* **TASK STATEMENT**
In the entries that follow, the line with "rule, or obligation)." opens the range and the line with "Example: Communicate threats, Communicate" closes it; repeat that range exactly, both lines included.

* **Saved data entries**
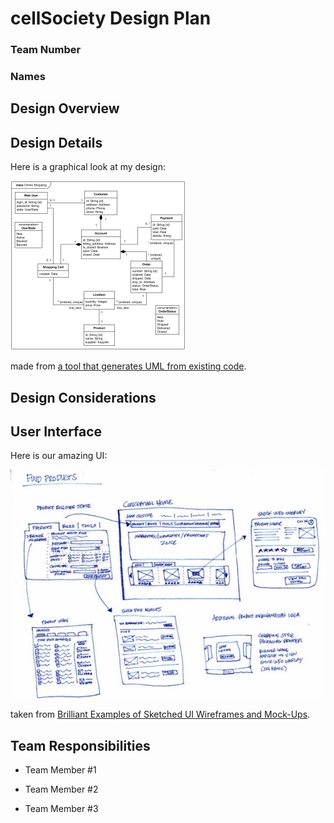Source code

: # cellSociety Design Plan
### Team Number
### Names


## Design Overview


## Design Details

Here is a graphical look at my design:

![This is cool, too bad you can't see it](online-shopping-uml-example.png "An initial UI")

made from [a tool that generates UML from existing code](http://staruml.io/).


## Design Considerations


## User Interface

Here is our amazing UI:

![This is cool, too bad you can't see it](29-sketched-ui-wireframe.jpg "An alternate design")

taken from [Brilliant Examples of Sketched UI Wireframes and Mock-Ups](https://onextrapixel.com/40-brilliant-examples-of-sketched-ui-wireframes-and-mock-ups/).


## Team Responsibilities

 * Team Member #1

 * Team Member #2

 * Team Member #3
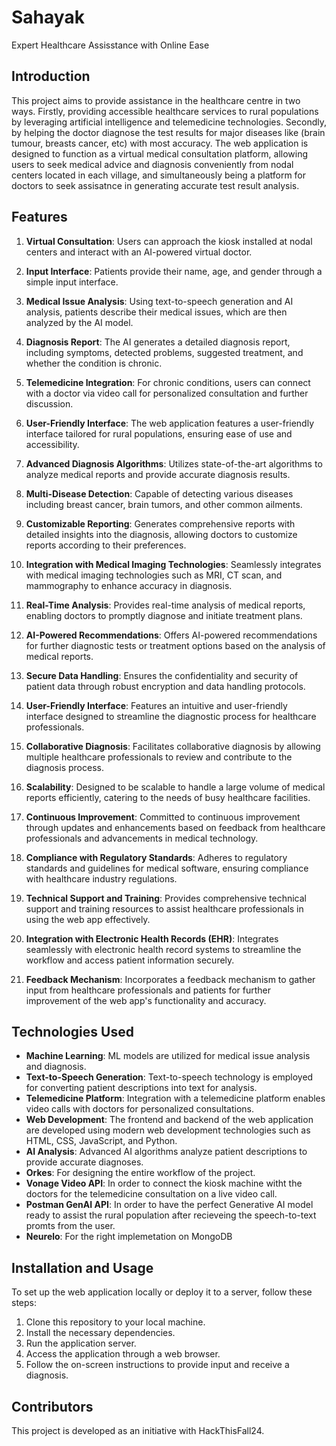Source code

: # Sahayak
Expert Healthcare Assisstance with Online Ease 

## Introduction

This project aims to provide assistance in the healthcare centre in two ways. Firstly, providing accessible healthcare services to rural populations by leveraging artificial intelligence and telemedicine technologies. Secondly, by helping the doctor diagnose the test results for major diseases like (brain tumour, breasts cancer, etc) with most accuracy. The web application is designed to function as a virtual medical consultation platform, allowing users to seek medical advice and diagnosis conveniently from nodal centers located in each village, and simultaneously being a platform for doctors to seek assisatnce in generating accurate test result analysis.

## Features

1. **Virtual Consultation**: Users can approach the kiosk installed at nodal centers and interact with an AI-powered virtual doctor.
2. **Input Interface**: Patients provide their name, age, and gender through a simple input interface.
3. **Medical Issue Analysis**: Using text-to-speech generation and AI analysis, patients describe their medical issues, which are then analyzed by the AI model.
4. **Diagnosis Report**: The AI generates a detailed diagnosis report, including symptoms, detected problems, suggested treatment, and whether the condition is chronic.
5. **Telemedicine Integration**: For chronic conditions, users can connect with a doctor via video call for personalized consultation and further discussion.
6. **User-Friendly Interface**: The web application features a user-friendly interface tailored for rural populations, ensuring ease of use and accessibility.
7. **Advanced Diagnosis Algorithms**: Utilizes state-of-the-art algorithms to analyze medical reports and provide accurate diagnosis results.

2. **Multi-Disease Detection**: Capable of detecting various diseases including breast cancer, brain tumors, and other common ailments.

3. **Customizable Reporting**: Generates comprehensive reports with detailed insights into the diagnosis, allowing doctors to customize reports according to their preferences.

4. **Integration with Medical Imaging Technologies**: Seamlessly integrates with medical imaging technologies such as MRI, CT scan, and mammography to enhance accuracy in diagnosis.

5. **Real-Time Analysis**: Provides real-time analysis of medical reports, enabling doctors to promptly diagnose and initiate treatment plans.

6. **AI-Powered Recommendations**: Offers AI-powered recommendations for further diagnostic tests or treatment options based on the analysis of medical reports.

7. **Secure Data Handling**: Ensures the confidentiality and security of patient data through robust encryption and data handling protocols.

8. **User-Friendly Interface**: Features an intuitive and user-friendly interface designed to streamline the diagnostic process for healthcare professionals.

9. **Collaborative Diagnosis**: Facilitates collaborative diagnosis by allowing multiple healthcare professionals to review and contribute to the diagnosis process.

10. **Scalability**: Designed to be scalable to handle a large volume of medical reports efficiently, catering to the needs of busy healthcare facilities.

11. **Continuous Improvement**: Committed to continuous improvement through updates and enhancements based on feedback from healthcare professionals and advancements in medical technology.

12. **Compliance with Regulatory Standards**: Adheres to regulatory standards and guidelines for medical software, ensuring compliance with healthcare industry regulations.

13. **Technical Support and Training**: Provides comprehensive technical support and training resources to assist healthcare professionals in using the web app effectively.

14. **Integration with Electronic Health Records (EHR)**: Integrates seamlessly with electronic health record systems to streamline the workflow and access patient information securely.

15. **Feedback Mechanism**: Incorporates a feedback mechanism to gather input from healthcare professionals and patients for further improvement of the web app's functionality and accuracy.


## Technologies Used

- **Machine Learning**: ML models are utilized for medical issue analysis and diagnosis.
- **Text-to-Speech Generation**: Text-to-speech technology is employed for converting patient descriptions into text for analysis.
- **Telemedicine Platform**: Integration with a telemedicine platform enables video calls with doctors for personalized consultations.
- **Web Development**: The frontend and backend of the web application are developed using modern web development technologies such as HTML, CSS, JavaScript, and Python.
- **AI Analysis**: Advanced AI algorithms analyze patient descriptions to provide accurate diagnoses.
- **Orkes**: For designing the entire workflow of the project.
- **Vonage Video API**: In order to connect the kiosk machine witht the doctors for the telemedicine consultation on a live video call.
- **Postman GenAI API**: In order to have the perfect Generative AI model ready to assist the rural population after recieveing the speech-to-text promts from the user.
- **Neurelo**: For the right implemetation on MongoDB

## Installation and Usage

To set up the web application locally or deploy it to a server, follow these steps:

1. Clone this repository to your local machine.
2. Install the necessary dependencies.
3. Run the application server.
4. Access the application through a web browser.
5. Follow the on-screen instructions to provide input and receive a diagnosis.

## Contributors

This project is developed as an initiative with HackThisFall24.



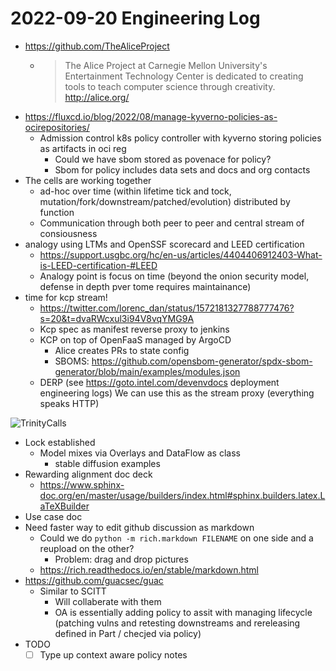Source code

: # 2022-09-20 Engineering Log

- https://github.com/TheAliceProject
  - > The Alice Project at Carnegie Mellon University's Entertainment Technology Center is dedicated to creating tools to teach computer science through creativity. http://alice.org/
- https://fluxcd.io/blog/2022/08/manage-kyverno-policies-as-ocirepositories/
  - Admission control k8s policy controller with kyverno storing policies as artifacts in oci reg
    - Could we have sbom stored as povenace for policy?
    - Sbom for policy includes data sets and docs and org contacts
- The cells are working together
  - ad-hoc over time (within lifetime tick and tock, mutation/fork/downstream/patched/evolution) distributed by function
  - Communication through both peer to peer and central stream of consiousness
- analogy using LTMs and OpenSSF scorecard and LEED certification
  - https://support.usgbc.org/hc/en-us/articles/4404406912403-What-is-LEED-certification-#LEED
  - Analogy point is focus on time (beyond the onion security model, defense in depth pver tome requires maintainance)
- time for kcp stream!
  - https://twitter.com/lorenc_dan/status/1572181327788777476?s=20&t=dvaRWcxul3i94V8vqYMG9A
  - Kcp spec as manifest reverse proxy to jenkins
  - KCP on top of OpenFaaS managed by ArgoCD
    - Alice creates PRs to state config
    - SBOMS: https://github.com/opensbom-generator/spdx-sbom-generator/blob/main/examples/modules.json
  - DERP (see https://goto.intel.com/devenvdocs deployment engineering logs)
We can use this as the stream proxy (everything speaks HTTP)

![TrinityCalls](https://user-images.githubusercontent.com/5950433/191273573-c5a805d5-48e9-49cc-aa84-680ded4b401f.gif)

- Lock established
  - Model mixes via Overlays and DataFlow as class
    - stable diffusion examples
- Rewarding alignment doc deck
  - https://www.sphinx-doc.org/en/master/usage/builders/index.html#sphinx.builders.latex.LaTeXBuilder
- Use case doc
- Need faster way to edit github discussion as markdown
  - Could we do `python -m rich.markdown FILENAME` on one side and a reupload on the other?
    - Problem: drag and drop pictures
  - https://rich.readthedocs.io/en/stable/markdown.html
- https://github.com/guacsec/guac
  - Similar to SCITT
    - Will collaberate with them
    - OA is essentially adding policy to assit with managing lifecycle (patching vulns and retesting downstreams and rereleasing defined in Part / checjed via policy)
- TODO
  - [ ] Type up context aware policy notes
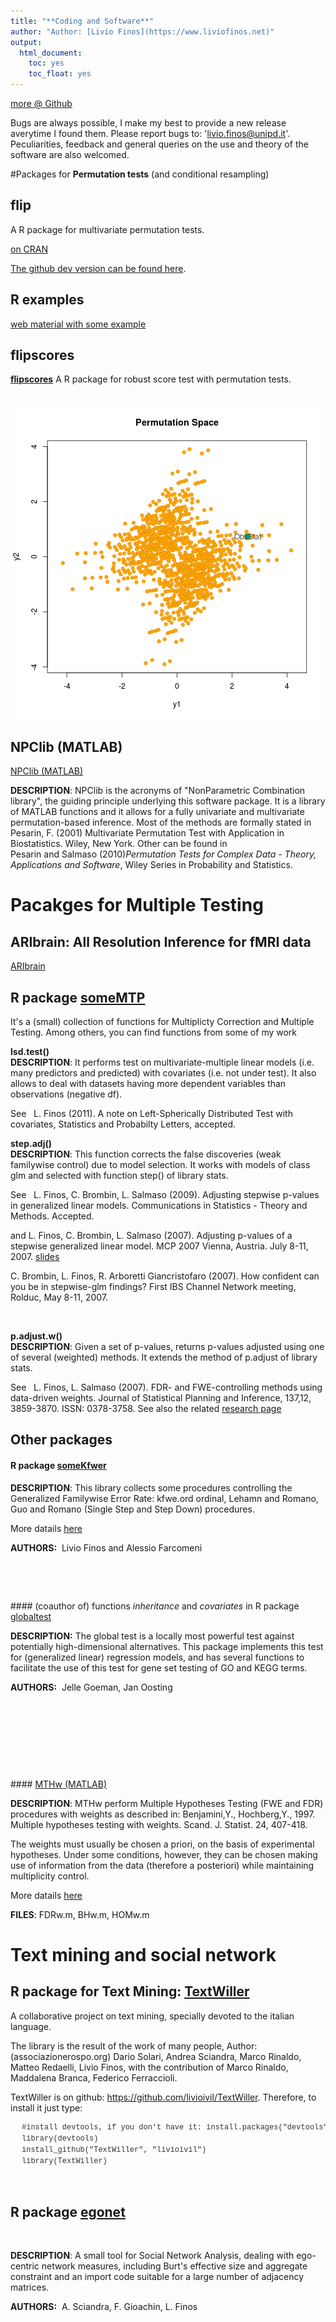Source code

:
 ```yaml
---
title: "**Coding and Software**"
author: "Author: [Livio Finos](https://www.liviofinos.net)"
output:
  html_document:
    toc: yes
    toc_float: yes
---
```



<a href="https://github.com/livioivil">more @ Github</a>

Bugs are always possible, I make my best to provide a new release averytime I found them.
Please report bugs to: 'livio.finos@unipd.it'. Peculiarities, feedback and general queries on the use and theory of the software are also welcomed.

#Packages for **Permutation tests** (and conditional resampling)

## flip
A R package for multivariate permutation tests.

<a class="mceItemAnchor" title="flip" href="http://cran.r-project.org/web/packages/flip" target="_blank" mce_real_href="http://cran.r-project.org/web/packages/flip">on CRAN</a>

 <a mce_real_href="https://github.com/livioivil/flip" href="https://github.com/livioivil/flip">The github dev version can be found here</a>.
 

## R examples
<a class="mceItemAnchor" title="flip_extra" href="https://rawgit.com/livioivil/flip_extra/master/README.html" target="_blank" mce_real_href="https://rawgit.com/livioivil/flip_extra/master/README.html">web material with some example</a>

## flipscores
<a class="mceItemAnchor" title="flipscores" href="http://cran.r-project.org/web/packages/flipscores" target="_blank" mce_real_href="http://cran.r-project.org/web/packages/flipscores">**flipscores**</a>
A R package for robust score test with permutation tests.



<p>&nbsp;<img title="permSpace.png" alt="permSpace.png" src="../images/permSpace.png" mce_real_src="../images/permSpace.png"</p>


## NPClib (MATLAB)
<a class="mceItemAnchor" title="NPClib" name="NPClib"></a><a href="http://www.wiley.com/legacy/wileychi/pesarin/material.html" mce_real_href="http://www.wiley.com/legacy/wileychi/pesarin/material.html">NPClib (MATLAB)<br></a>

<b>DESCRIPTION</b>: NPClib is the acronyms of "NonParametric Combination library", the guiding principle underlying this software package. It is a library of MATLAB functions and it allows for a fully univariate and multivariate permutation-based inference. Most of the methods are formally stated in Pesarin, F. (2001) Multivariate Permutation Test with Application in Biostatistics. Wiley, New York. Other can be found in   
Pesarin and Salmaso (2010)*Permutation Tests for Complex Data - Theory, Applications and Software*, Wiley Series in Probability and Statistics.

# Pacakges for Multiple Testing

## ARIbrain: All Resolution Inference for fMRI data 
<a class="mceItemAnchor" title="ARIbrain" href="http://cran.r-project.org/web/packages/ARIbrain/" target="_blank" mce_real_href="http://cran.r-project.org/web/packages/ARIbrain/">ARIbrain</a>


## R package <a class="mceItemAnchor" title="someMTP" href="http://cran.r-project.org/web/packages/someMTP/" target="_blank" mce_real_href="http://cran.r-project.org/web/packages/someMTP/">someMTP</a>
<p>It's a (small) collection of functions for Multiplicty Correction and Multiple Testing. Among others, you can find functions from some of my work<br></p>


<p><b>lsd.test()<br>DESCRIPTION</b>: It performs test on multivariate-multiple linear models (i.e. many predictors and predicted) with covariates (i.e. not under test). It also allows to deal with datasets having more dependent variables than observations (negative df). <br></p>

<p>See&nbsp;&nbsp; L. Finos (2011). A note on Left-Spherically Distributed Test with covariates, Statistics and Probabilty Letters, accepted. </p>

<p><b>step.adj()<br>DESCRIPTION</b>: This function corrects the false discoveries (weak familywise control) due to model selection. It works with models of class glm and selected with function step() of library stats.</p>

<p>See&nbsp;&nbsp; L. Finos, C. Brombin, L. Salmaso (2009). Adjusting stepwise p-values in generalized linear models. Communications in Statistics - Theory and Methods. Accepted.</p>

<p>and L. Finos, C. Brombin, L. Salmaso (2007). Adjusting p-values of a stepwise generalized linear model. MCP 2007 Vienna, Austria. July 8-11, 2007. <a href="http://www.mcp-conference.org/2007/presentations/Brombin_Chiara.pdf" target="_blank" mce_real_href="http://www.mcp-conference.org/2007/presentations/Brombin_Chiara.pdf">slides</a></p>

<p>C. Brombin, L. Finos, R. Arboretti Giancristofaro (2007). How confident can you be in stepwise-glm findings? First IBS Channel Network meeting, Rolduc, May 8-11, 2007. </p>
<br>
<p><b>p.adjust.w()<br>DESCRIPTION</b>: Given a set of p-values, returns p-values adjusted using one of several (weighted) methods. It extends the method of p.adjust of library stats.<br></p>

<p>See&nbsp;&nbsp; L. Finos, L. Salmaso (2007). FDR- and FWE-controlling methods using data-driven weights. Journal of Statistical Planning and Inference, 137,12, 3859-3870. ISSN: 0378-3758. See also the related <a href="http://homes.stat.unipd.it/livio/?page=Research#weights" target="_blank" mce_real_href="http://homes.stat.unipd.it/livio/?page=Research#weights">research page</a><a href="http://homes.stat.unipd.it/livio/?page=Research#weights" target="_blank" mce_real_href="http://homes.stat.unipd.it/livio/?page=Research#weights"><br></a></p>


## Other packages
#### <a class="mceItemAnchor" title="kfwe" name="kfwe"></a>R package <a onclick="return true;window.open('','','');" href="http://cran.r-project.org/web/packages/someKfwer/index.html" target="_blank" mce_real_href="http://cran.r-project.org/web/packages/someKfwer/index.html">someKfwer</a>
<p><b>DESCRIPTION</b>: This library collects some procedures controlling the Generalized Familywise Error Rate: kfwe.ord ordinal, Lehamn and Romano, Guo and Romano (Single Step and Step Down) procedures. </p>

<p>More datails <a href="http://homes.stat.unipd.it/livio/?page=Research#kfweord" target="_blank" mce_real_href="http://homes.stat.unipd.it/livio/?page=Research#kfweord">here</a></p>

<p><b>AUTHORS:</b>&nbsp; Livio Finos and Alessio Farcomeni<br></p>

<p><i><br></i></p>

<p>&nbsp;</p>
#### (coauthor of) functions <i>inheritance</i> and <i>covariates</i> in 
R package <a href="http://bioconductor.org/packages/2.5/bioc/html/globaltest.html" target="_blank" mce_real_href="http://bioconductor.org/packages/2.5/bioc/html/globaltest.html">globaltest</a><a class="mceItemAnchor" title="globaltest" name="globaltest"></a> <br>
<p><b>DESCRIPTION:</b> The global test is a locally most powerful test against potentially high-dimensional alternatives. This package implements this test for (generalized linear) regression models, and has several functions to facilitate the use of this test for gene set testing of GO and KEGG terms.</p>

<p><b>AUTHORS:</b>&nbsp; Jelle Goeman, Jan Oosting<br></p>

<p><font size="0" face="verdana"><i><br></i></font></p>

<p>&nbsp;</p>

<p>&nbsp;</p>

<p>&nbsp;</p>
#### <a class="mceItemAnchor" title="MTHw" name="MTHw"></a><a href="http://associazionerospo.org/livio/MTHw.zip" mce_real_href="http://associazionerospo.org/livio/MTHw.zip">MTHw (MATLAB)</a>
<p><b>DESCRIPTION</b>: MTHw perform Multiple Hypotheses Testing (FWE and FDR) procedures with weights as described in: Benjamini,Y., Hochberg,Y., 1997. Multiple hypotheses testing with weights. Scand. J. Statist. 24, 407-418. </p>

<p>The weights must usually be chosen a priori, on the basis of experimental hypotheses. Under some conditions, however, they can be chosen making use of information from the data (therefore a posteriori) while maintaining multiplicity control. </p>

<p>More datails <a href="http://homes.stat.unipd.it/livio/?page=Research#weights" mce_real_href="http://homes.stat.unipd.it/livio/?page=Research#weights">here</a> <a href="http://associazionerospo.org/livio/P07_finos_sismec_slides.pdf" target="_blank" mce_real_href="http://associazionerospo.org/livio/P07_finos_sismec_slides.pdf"></a></p>

<p><b>FILES</b>: FDRw.m, BHw.m, HOMw.m </p>



# Text mining and social network
## R package for Text Mining: <a class="mceItemAnchor" title="TextWiller" href="https://github.com/livioivil/TextWiller" target="_blank" mce_real_href="https://github.com/livioivil/TextWiller">TextWiller</a>
<p>A collaborative project on text mining, specially devoted to the italian language.</p>
<p>The library is the result of the work of many people, 
Author: (associazionerospo.org) Dario Solari, Andrea Sciandra, Marco Rinaldo, Matteo Redaelli, Livio Finos, with the contribution of Marco Rinaldo, Maddalena Branca, Federico Ferraccioli.
</p>

<p>TextWiller is on github: <a mce_real_href="https://github.com/livioivil/TextWiller" href="https://github.com/livioivil/TextWiller">https://github.com/livioivil/TextWiller</a>. Therefore, to install it just type:</p>
<pre style="font-family: Consolas, 'Liberation Mono', Courier, monospace; font-size: 12px; margin-top: 0px; margin-bottom: 0px; color: rgb(51, 51, 51); font-style: normal; font-variant: normal; font-weight: normal; letter-spacing: normal; line-height: 18px; orphans: auto; text-align: start; text-indent: 0px; text-transform: none; widows: auto; word-spacing: 0px; -webkit-text-stroke-width: 0px;"><div class="line" id="LC9" style="padding-left: 18px;">#install devtools, if you don't have it: install.packages("devtools")</div><div class="line" id="LC11" style="padding-left: 18px;">library(devtools)</div><div class="line" id="LC13" style="padding-left: 18px;">install_github("TextWiller", "livioivil")</div><div class="line" id="LC15" style="padding-left: 18px;">library(TextWiller)</div></pre>
<p>&nbsp;</p>


## R package <a onclick="return true;window.open('','','');" href="http://cran.r-project.org/web/packages/egonet/index.html" target="_blank" mce_real_href="http://cran.r-project.org/web/packages/egonet/index.html">egonet
<a onclick="return true;window.open('','','');" href="http://cran.r-project.org/web/packages/egonet/index.html" target="_blank" mce_real_href="http://cran.r-project.org/web/packages/egonet/index.html"><br></a></h3>
<p><b>DESCRIPTION</b>: A small tool for Social Network Analysis, dealing with ego-centric network measures, including Burt's effective size and aggregate constraint and an import code suitable for a large number of adjacency matrices. </p>

<p><b>AUTHORS:</b>&nbsp; A. Sciandra, F. Gioachin, L. Finos</p>

<!-- <p><img title="egonetResult.png" alt="egonetResult.png" src="http://homes1.stat.unipd.it/livio/?image=egonetResult.png" mce_real_src="http://homes.stat.unipd.it/livio/?image=egonetResult.png" height="315" width="672"> <br></p> -->


</div></div></div><input id="gwProxy" type="hidden"><!--Session data--><input id="jsProxy" onclick="jsCall();" type="hidden"> 
<div id="refHTML"></div><input id="gwProxy" type="hidden"><!--Session data--><input id="jsProxy" onclick="jsCall();" type="hidden"> 
<div id="refHTML"></div><input id="gwProxy" type="hidden"><!--Session data--><input id="jsProxy" onclick="jsCall();" type="hidden"> 
<div id="refHTML"></div><input id="gwProxy" type="hidden"><!--Session data--><input id="jsProxy" onclick="jsCall();" type="hidden"> 
<div id="refHTML"></div><input id="gwProxy" type="hidden"><!--Session data--><input id="jsProxy" onclick="jsCall();" type="hidden"> 
<div id="refHTML"></div><input id="gwProxy" type="hidden"><!--Session data--><input id="jsProxy" onclick="jsCall();" type="hidden"> 
<div id="refHTML"></div>
</div>
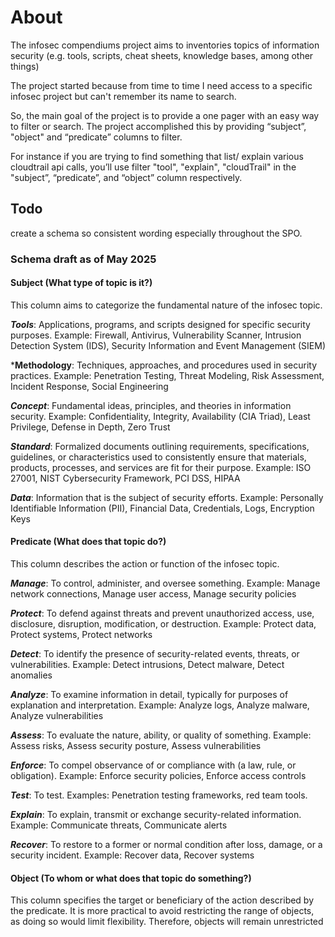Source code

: # About
The infosec compendiums project aims to inventories topics of information security (e.g. tools, scripts, cheat sheets, knowledge bases, among other things)

The project started because from time to time I need access to a specific infosec project but can't remember its name to search.

So, the main goal of the project is to provide a one pager with an easy way to filter or search. The project accomplished this by providing “subject”, "object" and “predicate” columns to filter.

For instance if you are trying to find something that list/ explain various cloudtrail api calls, you’ll use filter "tool", "explain", "cloudTrail" in the "subject”, “predicate”, and “object” column respectively.

## Todo

create a schema so consistent wording especially throughout the SPO.


### Schema draft as of May 2025

#### Subject (What type of topic is it?)

This column aims to categorize the fundamental nature of the infosec topic.

***Tools***: Applications, programs, and scripts designed for specific security purposes.
Example: Firewall, Antivirus, Vulnerability Scanner, Intrusion Detection System (IDS), Security Information and Event Management (SIEM)

***Methodology**: Techniques, approaches, and procedures used in security practices.
Example: Penetration Testing, Threat Modeling, Risk Assessment, Incident Response, Social Engineering

***Concept***: Fundamental ideas, principles, and theories in information security.
Example: Confidentiality, Integrity, Availability (CIA Triad), Least Privilege, Defense in Depth, Zero Trust

***Standard***: Formalized documents outlining requirements, specifications, guidelines, or characteristics used to consistently ensure that materials, products, processes, and services are fit for their purpose. Example: ISO 27001, NIST Cybersecurity Framework, PCI DSS, HIPAA

***Data***: Information that is the subject of security efforts.
Example: Personally Identifiable Information (PII), Financial Data, Credentials, Logs, Encryption Keys

#### Predicate (What does that topic do?)

This column describes the action or function of the infosec topic.

***Manage***: To control, administer, and oversee something.
Example: Manage network connections, Manage user access, Manage security policies

***Protect***: To defend against threats and prevent unauthorized access, use, disclosure, disruption, 
modification, or destruction. Example: Protect data, Protect systems, Protect networks

***Detect***: To identify the presence of security-related events, threats, or vulnerabilities.
Example: Detect intrusions, Detect malware, Detect anomalies

***Analyze***: To examine information in detail, typically for purposes of explanation and interpretation.
Example: Analyze logs, Analyze malware, Analyze vulnerabilities

***Assess***: To evaluate the nature, ability, or quality of something.
Example: Assess risks, Assess security posture, Assess vulnerabilities

***Enforce***: To compel observance of or compliance with (a law, rule, or obligation).
Example: Enforce security policies, Enforce access controls

***Test***: To test.
Examples: Penetration testing frameworks, red team tools.

***Explain***: To explain, transmit or exchange security-related information.
Example: Communicate threats, Communicate alerts

***Recover***: To restore to a former or normal condition after loss, damage, or a security incident.
Example: Recover data, Recover systems

#### Object (To whom or what does that topic do something?)

This column specifies the target or beneficiary of the action described by the predicate.
It is more practical to avoid restricting the range of objects, as doing so would limit flexibility. Therefore, objects will remain unrestricted
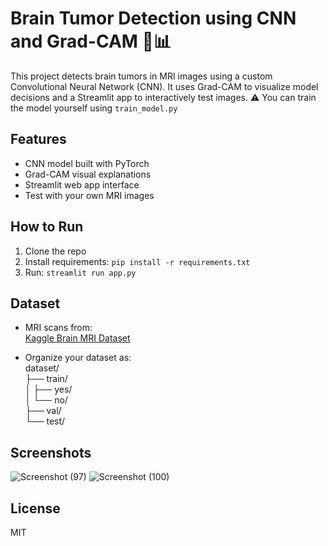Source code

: # Brain Tumor Detection using CNN and Grad-CAM 🧠📊

This project detects brain tumors in MRI images using a custom Convolutional Neural Network (CNN). It uses Grad-CAM to visualize model decisions and a Streamlit app to interactively test images.
⚠️ You can train the model yourself using `train_model.py`


## Features
- CNN model built with PyTorch
- Grad-CAM visual explanations
- Streamlit web app interface
- Test with your own MRI images

## How to Run
1. Clone the repo
2. Install requirements: `pip install -r requirements.txt`
3. Run: `streamlit run app.py`

## Dataset
- MRI scans from:\
 [Kaggle Brain MRI Dataset](https://www.kaggle.com/datasets/navoneel/brain-mri-images-for-brain-tumor-detection)
 
- Organize your dataset as:\
dataset/\
├── train/\
│   ├── yes/\
│   └── no/\
├── val/\
└── test/

## Screenshots
![Screenshot (97)](https://github.com/user-attachments/assets/7864c969-7368-4eef-bdef-52a0a09b50d5)
![Screenshot (100)](https://github.com/user-attachments/assets/511490d3-514e-43d1-8bf6-e77abb78cd60)

## License
MIT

* **RESPONSE BELOW**
***Enforce***: To compel observance of or compliance with (a law, rule, or obligation).
Example: Enforce security policies, Enforce access controls

***Test***: To test.
Examples: Penetration testing frameworks, red team tools.

***Explain***: To explain, transmit or exchange security-related information.
Example: Communicate threats, Communicate alerts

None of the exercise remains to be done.